## PEDIDO DE TRABALHO
Copie, sem alterações, a passagem do texto sobre superstições no automobilismo que vai de "Superstições no automobilismo" até "de Michael Schumacher.", com as duas pontas incluídas.

## TRECHO
•••
Superstições no automobilismo

O ano já está acabando e agora todas as principais etapas do automobilismo se despedem da temporada 2010. Foram muitas surpresas, emoções, adrenalina e, claro, muita velocidade. Mas um caso curioso chamou a atenção da imprensa internacional e dos apaixonados pelo esporte em todo o mundo: a superstição de Michael Schumacher.

Depois de três anos afastado, o piloto alemão voltou à Formula 1 este ano e ainda em janeiro pediu à Mercedes que o deixasse pilotar o carro com o número 3 e não o número 4, como estava previsto. Schumacher reconheceu que a mudança era baseada em sua superstição e que preferia os números ímpares. Parece não ter funcionado muito: o heptacampeão terminou a última corrida do ano, o GP de Abu Dhabi, com um acidente em seu carro.

Porém, longe de ser algo exclusivo de Michael Schumacher, a superstição faz parte do mundo da Fórmula 1. Assim como o veterano piloto, Sebastian Vettel tem as suas manias e não abre mão de um pouquinho de ouro que leva no bolso do seu macacão. Já Felipe Massa corre os três dias de um Grande Prêmio com a mesma cueca. E para não ficar de fora, Fernando Alonso sai do carro sempre pelo lado direito.
•••
## CONJUNTO DE DADOS
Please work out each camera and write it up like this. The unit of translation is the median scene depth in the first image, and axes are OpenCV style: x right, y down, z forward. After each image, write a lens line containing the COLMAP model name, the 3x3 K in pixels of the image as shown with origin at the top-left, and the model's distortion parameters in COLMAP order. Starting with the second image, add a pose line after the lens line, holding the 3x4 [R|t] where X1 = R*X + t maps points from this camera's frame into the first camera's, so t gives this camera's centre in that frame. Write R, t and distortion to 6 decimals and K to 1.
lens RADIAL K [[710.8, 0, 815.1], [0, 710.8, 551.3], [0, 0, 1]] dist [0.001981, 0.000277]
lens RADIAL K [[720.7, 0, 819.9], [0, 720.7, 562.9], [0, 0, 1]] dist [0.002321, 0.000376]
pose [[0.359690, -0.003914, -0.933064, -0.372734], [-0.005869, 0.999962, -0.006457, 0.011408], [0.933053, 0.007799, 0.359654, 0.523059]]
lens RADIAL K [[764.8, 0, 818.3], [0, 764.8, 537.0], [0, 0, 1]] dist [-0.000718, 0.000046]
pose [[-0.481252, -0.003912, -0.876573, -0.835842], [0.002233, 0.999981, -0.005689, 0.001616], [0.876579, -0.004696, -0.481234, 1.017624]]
•••
## RESULTADO DO EXERCÍCIO
Superstições no automobilismo

O ano já está acabando e agora todas as principais etapas do automobilismo se despedem da temporada 2010. Foram muitas surpresas, emoções, adrenalina e, claro, muita velocidade. Mas um caso curioso chamou a atenção da imprensa internacional e dos apaixonados pelo esporte em todo o mundo: a superstição de Michael Schumacher.